PROBLEM TO WORK ON
Repeat the records below exactly. Omit the pictures.

RECORDS SHOWN
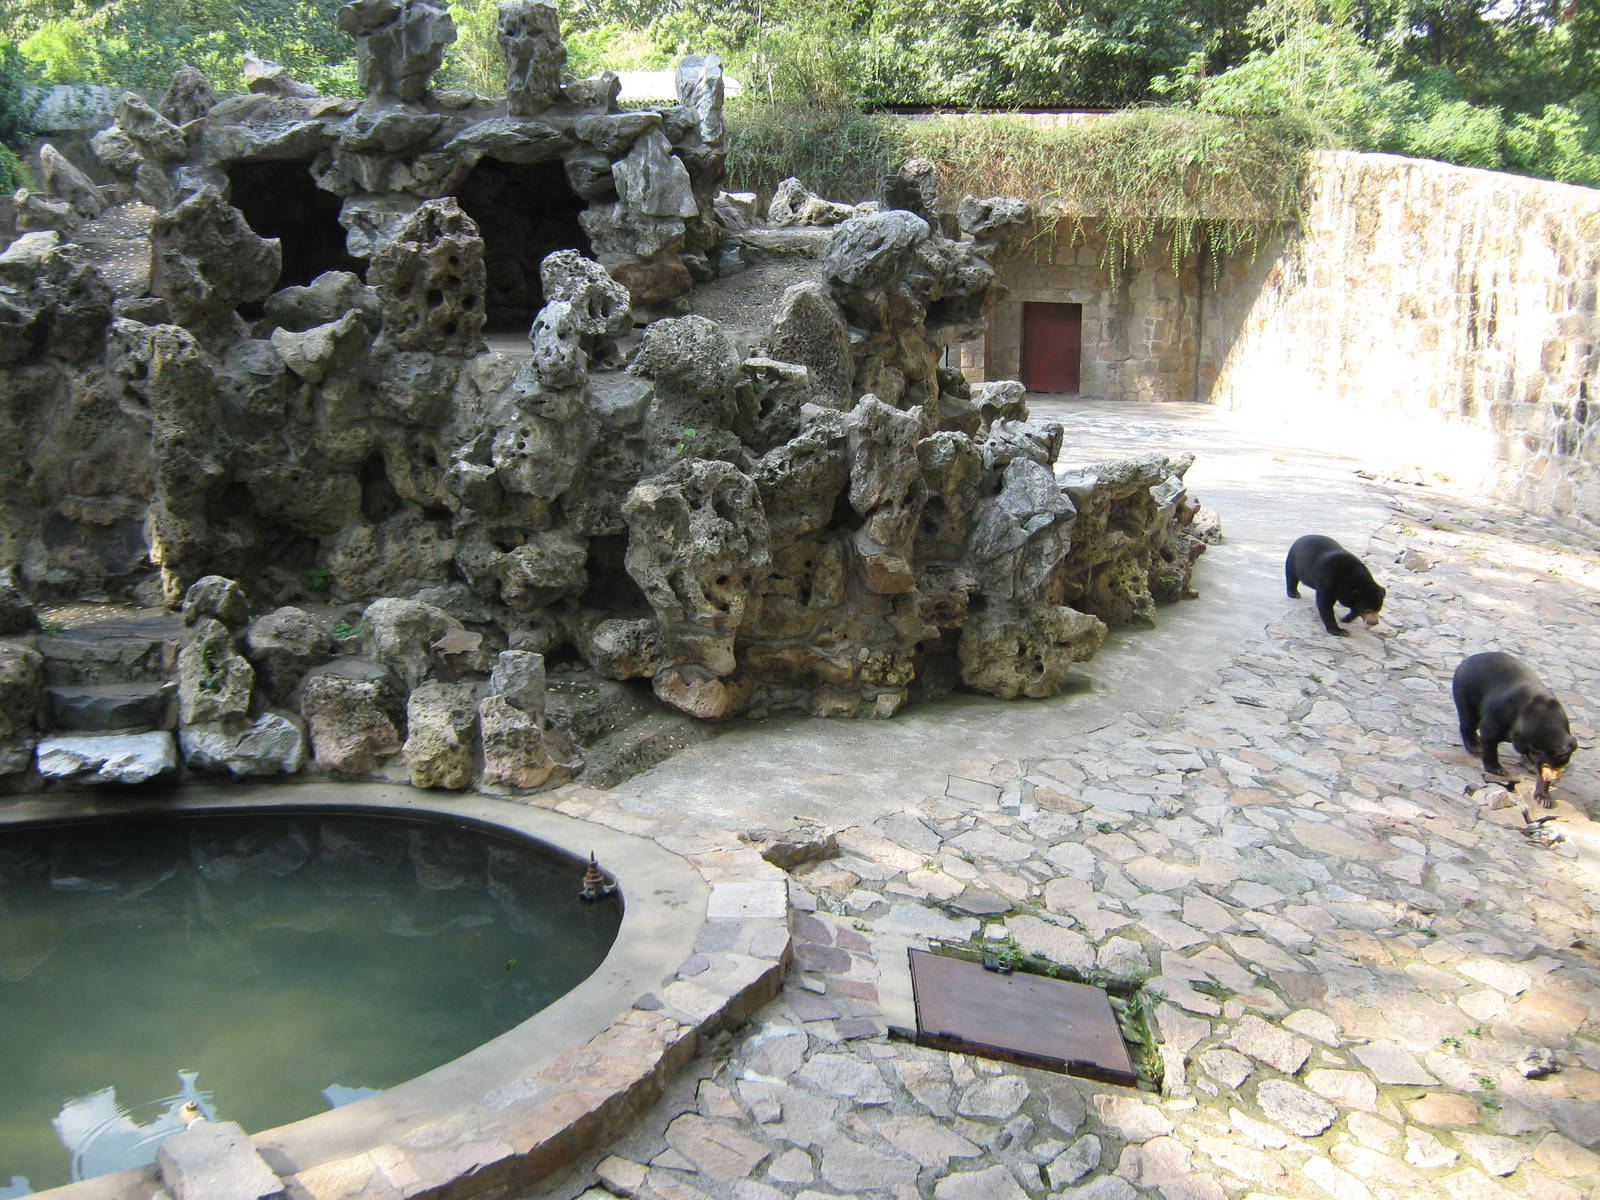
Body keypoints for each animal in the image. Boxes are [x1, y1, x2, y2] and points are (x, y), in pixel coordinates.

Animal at [1452, 651, 1577, 804]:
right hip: (1467, 692)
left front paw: (1543, 798)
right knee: (1469, 720)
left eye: (1562, 764)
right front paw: (1498, 770)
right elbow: (1489, 734)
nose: (1554, 778)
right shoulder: (1503, 714)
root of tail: (1465, 661)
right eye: (1549, 766)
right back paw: (1475, 746)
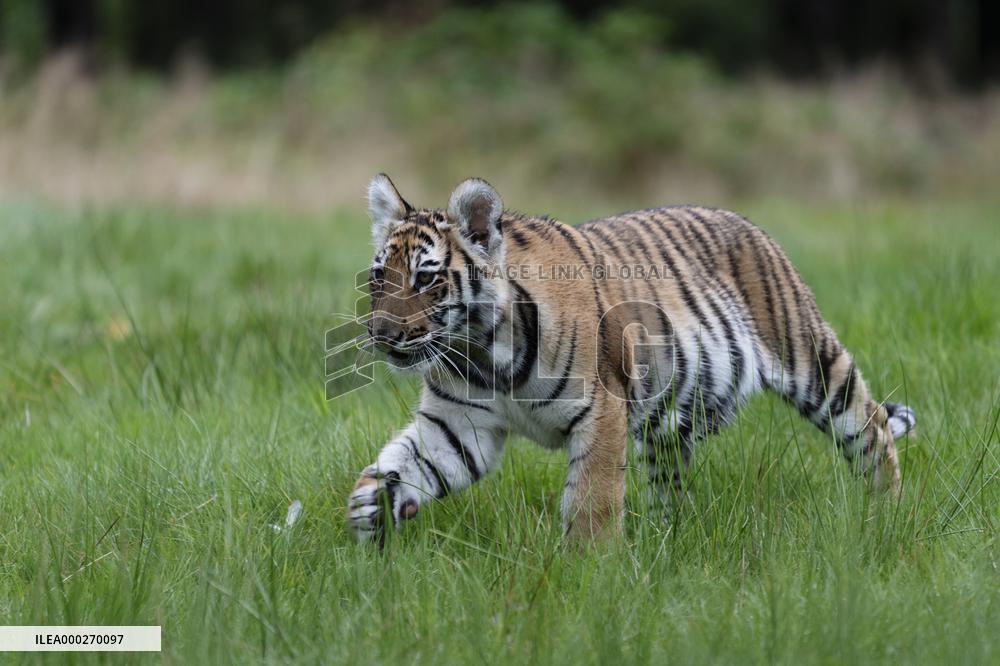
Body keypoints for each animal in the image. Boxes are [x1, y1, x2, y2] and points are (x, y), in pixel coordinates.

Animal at [347, 173, 916, 543]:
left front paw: (588, 574)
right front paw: (368, 504)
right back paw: (668, 541)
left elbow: (592, 500)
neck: (481, 351)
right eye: (379, 276)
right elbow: (407, 460)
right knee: (673, 488)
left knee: (871, 428)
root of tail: (746, 221)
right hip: (670, 424)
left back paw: (886, 519)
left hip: (810, 357)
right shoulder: (460, 426)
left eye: (425, 278)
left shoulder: (600, 410)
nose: (381, 333)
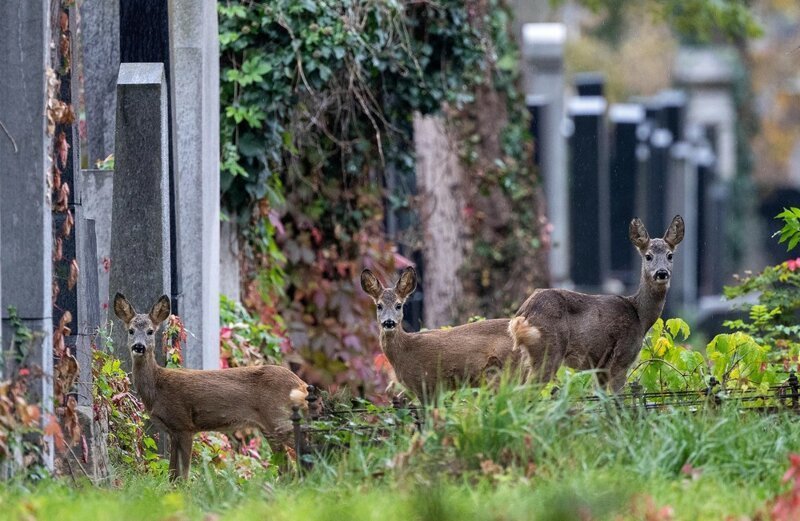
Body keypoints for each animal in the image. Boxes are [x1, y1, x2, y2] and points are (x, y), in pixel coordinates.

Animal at [112, 292, 312, 480]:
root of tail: (301, 384)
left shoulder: (184, 425)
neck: (157, 388)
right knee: (287, 467)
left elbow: (183, 475)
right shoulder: (173, 431)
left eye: (150, 331)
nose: (139, 347)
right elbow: (172, 474)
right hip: (270, 427)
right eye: (131, 330)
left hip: (280, 418)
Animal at [360, 266, 524, 400]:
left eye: (398, 305)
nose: (389, 322)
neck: (405, 351)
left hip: (509, 370)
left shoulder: (425, 382)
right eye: (379, 306)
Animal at [510, 214, 684, 390]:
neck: (640, 317)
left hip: (524, 357)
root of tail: (523, 313)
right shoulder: (622, 356)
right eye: (648, 256)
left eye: (670, 255)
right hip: (549, 348)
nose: (661, 273)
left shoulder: (600, 367)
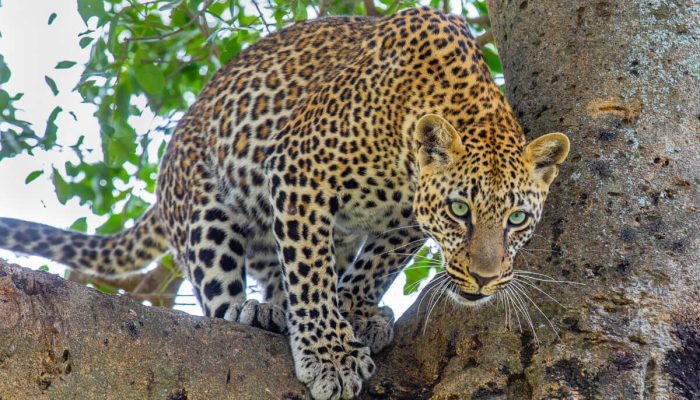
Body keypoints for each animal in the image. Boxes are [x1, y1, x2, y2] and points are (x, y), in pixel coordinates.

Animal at [0, 7, 570, 400]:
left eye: (517, 218)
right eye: (460, 211)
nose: (485, 280)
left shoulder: (404, 221)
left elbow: (376, 262)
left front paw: (357, 309)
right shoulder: (298, 172)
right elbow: (310, 274)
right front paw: (331, 354)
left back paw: (279, 305)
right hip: (206, 211)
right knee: (222, 290)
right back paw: (253, 311)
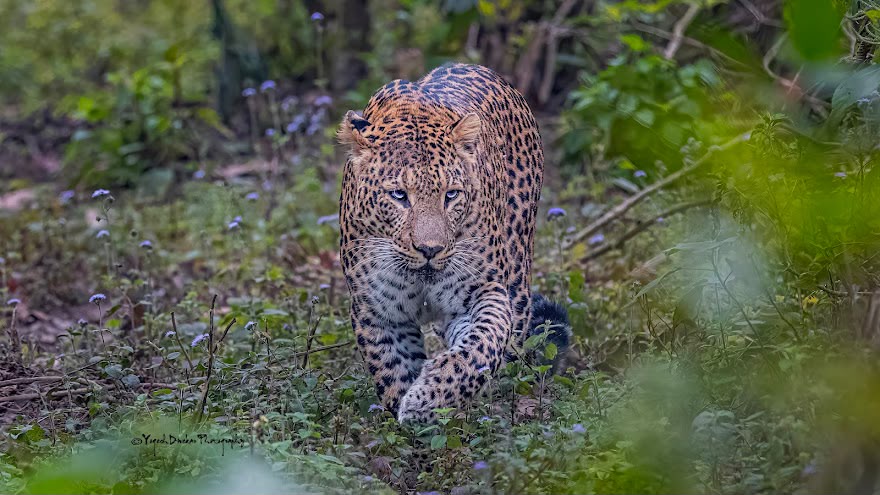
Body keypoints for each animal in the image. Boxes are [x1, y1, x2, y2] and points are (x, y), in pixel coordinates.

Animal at [337, 63, 570, 423]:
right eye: (399, 195)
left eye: (451, 195)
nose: (430, 249)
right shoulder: (378, 311)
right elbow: (392, 369)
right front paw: (411, 419)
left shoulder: (481, 291)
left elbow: (481, 345)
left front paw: (429, 399)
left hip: (518, 280)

WRITTEN REPLY
Body keypoints for each animal in the image. Boxes are [x1, y1, x2, y2] and points are (x, y), in pixel coordinates.

Animal at [1452, 651, 1577, 804]:
right hip: (1467, 692)
left front paw: (1543, 798)
right knee: (1469, 720)
left eye: (1562, 764)
right front paw: (1498, 770)
right elbow: (1489, 734)
nose: (1554, 778)
right shoulder: (1503, 714)
root of tail: (1465, 661)
right eye: (1549, 766)
right back paw: (1475, 746)
Body keypoints for each animal in the image. Boxes are [x1, y1, x2, y2] and points are (x, y), in pixel coordinates.

Animal at [347, 173, 916, 543]:
left front paw: (588, 574)
right front paw: (368, 504)
right back paw: (668, 541)
left elbow: (592, 500)
neck: (481, 351)
right eye: (379, 276)
right elbow: (407, 460)
right knee: (673, 488)
left knee: (871, 428)
root of tail: (746, 221)
right hip: (670, 424)
left back paw: (886, 519)
left hip: (810, 357)
right shoulder: (460, 426)
left eye: (425, 278)
left shoulder: (600, 410)
nose: (381, 333)
Body keypoints for each animal in the image. Boxes are [x1, y1, x2, y2] and points are (x, y), in pixel coordinates.

Animal at [112, 292, 312, 480]:
root of tail: (301, 384)
left shoulder: (184, 425)
neck: (157, 388)
right knee: (287, 467)
left elbow: (183, 475)
right shoulder: (173, 431)
left eye: (150, 331)
nose: (139, 347)
right elbow: (172, 474)
right hip: (270, 427)
right eye: (131, 330)
left hip: (280, 418)
Animal at [360, 266, 524, 400]:
left eye: (398, 305)
nose: (389, 322)
neck: (405, 351)
left hip: (509, 370)
left shoulder: (425, 382)
right eye: (379, 306)
Animal at [510, 214, 684, 390]:
neck: (640, 317)
left hip: (524, 357)
root of tail: (523, 313)
right shoulder: (622, 356)
right eye: (648, 256)
left eye: (670, 255)
right hip: (549, 348)
nose: (661, 273)
left shoulder: (600, 367)
Body keypoints for each animal in the image. Boxes are [x1, y1, x2, y2] and points are (x, y), in pixel coordinates.

Animal at [0, 7, 570, 400]:
left eye: (517, 218)
right eye: (460, 211)
nose: (485, 280)
left shoulder: (404, 221)
left elbow: (376, 262)
left front paw: (357, 309)
right shoulder: (298, 172)
right elbow: (310, 274)
right front paw: (331, 354)
left back paw: (279, 305)
right hip: (206, 211)
right knee: (222, 290)
right back paw: (253, 311)
Body keypoints for each animal in the image. Boxes are [x1, y1, x2, y2] and points are (x, y), in pixel coordinates.

Animal at [337, 63, 570, 423]:
right eye: (399, 195)
left eye: (451, 195)
nose: (430, 249)
right shoulder: (378, 311)
right elbow: (392, 369)
right front paw: (411, 419)
left shoulder: (481, 291)
left elbow: (481, 345)
left front paw: (429, 399)
left hip: (518, 280)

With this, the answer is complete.